Francis Ford Coppola believes he can stop time. It’s not just a quality of the protagonist of Coppola’s new film “Megalopolis,” a visionary architect named Cesar Catilina ( Adam Driver ) who, by barking “Time, stop!” can temporarily freeze the world for a moment before restoring it with a snap of his fingers. And Coppola isn't referring to his ability to manipulate time in the editing suite.

He means it literally. “We’ve all had moments in our lives where we approach something you can call bliss,” Coppola says. “There are times when you have to leave, have work, whatever it is.

And you just say, ‘Well, I don’t care.

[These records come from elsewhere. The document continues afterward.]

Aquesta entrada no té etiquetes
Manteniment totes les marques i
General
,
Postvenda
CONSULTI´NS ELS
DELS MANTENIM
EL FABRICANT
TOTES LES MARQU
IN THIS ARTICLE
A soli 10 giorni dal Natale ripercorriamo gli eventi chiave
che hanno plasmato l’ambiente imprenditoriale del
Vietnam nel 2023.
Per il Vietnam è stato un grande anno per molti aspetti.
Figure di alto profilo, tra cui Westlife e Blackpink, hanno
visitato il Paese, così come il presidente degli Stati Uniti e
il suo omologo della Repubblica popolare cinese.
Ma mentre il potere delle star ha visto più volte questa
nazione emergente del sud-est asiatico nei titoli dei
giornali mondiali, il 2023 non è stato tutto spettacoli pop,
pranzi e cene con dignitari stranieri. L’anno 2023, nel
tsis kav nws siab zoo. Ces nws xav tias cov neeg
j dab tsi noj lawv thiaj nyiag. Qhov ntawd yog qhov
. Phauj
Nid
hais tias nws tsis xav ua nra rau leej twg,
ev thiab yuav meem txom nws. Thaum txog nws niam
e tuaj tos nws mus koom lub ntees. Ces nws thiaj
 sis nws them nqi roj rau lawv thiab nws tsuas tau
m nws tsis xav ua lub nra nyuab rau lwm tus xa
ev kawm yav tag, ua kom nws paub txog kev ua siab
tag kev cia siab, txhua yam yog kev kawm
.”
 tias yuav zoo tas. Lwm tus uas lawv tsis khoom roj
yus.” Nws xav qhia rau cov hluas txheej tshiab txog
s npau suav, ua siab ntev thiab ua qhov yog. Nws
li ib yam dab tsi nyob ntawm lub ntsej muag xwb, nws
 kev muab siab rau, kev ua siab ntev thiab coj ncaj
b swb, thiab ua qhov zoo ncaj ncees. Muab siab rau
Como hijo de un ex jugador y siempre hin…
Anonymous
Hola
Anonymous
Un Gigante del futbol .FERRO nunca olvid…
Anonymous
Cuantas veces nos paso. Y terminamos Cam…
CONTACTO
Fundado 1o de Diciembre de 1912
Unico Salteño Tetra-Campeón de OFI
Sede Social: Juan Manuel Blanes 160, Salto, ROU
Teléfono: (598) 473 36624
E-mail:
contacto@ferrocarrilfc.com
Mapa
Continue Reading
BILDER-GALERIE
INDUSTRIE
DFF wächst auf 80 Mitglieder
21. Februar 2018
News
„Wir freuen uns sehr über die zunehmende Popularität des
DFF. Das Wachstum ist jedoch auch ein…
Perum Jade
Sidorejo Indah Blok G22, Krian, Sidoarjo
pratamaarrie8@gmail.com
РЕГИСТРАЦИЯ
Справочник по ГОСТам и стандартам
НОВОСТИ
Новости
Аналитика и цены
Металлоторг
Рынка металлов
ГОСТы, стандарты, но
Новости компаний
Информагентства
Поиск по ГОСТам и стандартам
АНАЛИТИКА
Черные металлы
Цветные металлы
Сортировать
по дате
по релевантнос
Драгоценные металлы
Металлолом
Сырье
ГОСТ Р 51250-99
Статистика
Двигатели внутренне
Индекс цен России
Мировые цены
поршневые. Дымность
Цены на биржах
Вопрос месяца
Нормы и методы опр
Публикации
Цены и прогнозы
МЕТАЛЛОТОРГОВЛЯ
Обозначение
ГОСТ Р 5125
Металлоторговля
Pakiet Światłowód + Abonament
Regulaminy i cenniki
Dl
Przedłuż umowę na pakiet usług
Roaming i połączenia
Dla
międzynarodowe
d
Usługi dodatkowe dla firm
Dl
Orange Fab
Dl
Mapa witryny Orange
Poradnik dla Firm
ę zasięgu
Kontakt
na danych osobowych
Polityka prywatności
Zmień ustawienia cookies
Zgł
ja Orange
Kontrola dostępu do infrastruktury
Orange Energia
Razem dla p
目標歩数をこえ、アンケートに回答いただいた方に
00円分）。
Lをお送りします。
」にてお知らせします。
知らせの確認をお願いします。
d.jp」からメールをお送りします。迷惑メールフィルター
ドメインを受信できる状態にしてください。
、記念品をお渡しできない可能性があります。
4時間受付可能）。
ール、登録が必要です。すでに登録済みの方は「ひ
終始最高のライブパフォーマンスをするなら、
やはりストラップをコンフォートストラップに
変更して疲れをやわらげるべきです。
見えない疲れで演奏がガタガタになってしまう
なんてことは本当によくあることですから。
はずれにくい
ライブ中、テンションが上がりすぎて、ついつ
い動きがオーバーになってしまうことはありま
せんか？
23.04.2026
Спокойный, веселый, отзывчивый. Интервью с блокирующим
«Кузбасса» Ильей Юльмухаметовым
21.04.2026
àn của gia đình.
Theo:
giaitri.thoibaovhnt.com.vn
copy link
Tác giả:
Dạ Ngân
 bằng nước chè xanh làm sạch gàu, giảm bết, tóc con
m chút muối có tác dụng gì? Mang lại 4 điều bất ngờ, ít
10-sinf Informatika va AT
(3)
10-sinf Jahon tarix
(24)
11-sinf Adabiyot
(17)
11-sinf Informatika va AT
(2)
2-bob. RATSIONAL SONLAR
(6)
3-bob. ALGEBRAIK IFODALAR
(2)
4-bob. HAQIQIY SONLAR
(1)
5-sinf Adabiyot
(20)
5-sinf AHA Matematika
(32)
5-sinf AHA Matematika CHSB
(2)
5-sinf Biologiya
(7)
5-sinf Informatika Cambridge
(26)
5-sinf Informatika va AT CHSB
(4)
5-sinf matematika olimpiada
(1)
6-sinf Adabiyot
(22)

I’m going to just stop time.’ I remember once actually thinking I would do that.

” Time is much on Coppola’s mind. He’s 85 now. Eleanor, his wife of 61 years, died in April.

“Megalopolis,” which is dedicated to her, is his first movie in 13 years. He’s been pondering it for more than four decades. The film begins, fittingly, with the image of a clock.

“It’s funny, you live your life going from being a young person to being an older person. You’re looking in that direction,” Coppola said in a recent interview at a Toronto hotel before the North American premiere of “Megalopolis.” “But to understand it, you have to look in the other direction.

You have to look at it from the point of view of the older looking at the younger, which you’re receding from.” “I’m sort of thinking of my life in reverse,” Coppo.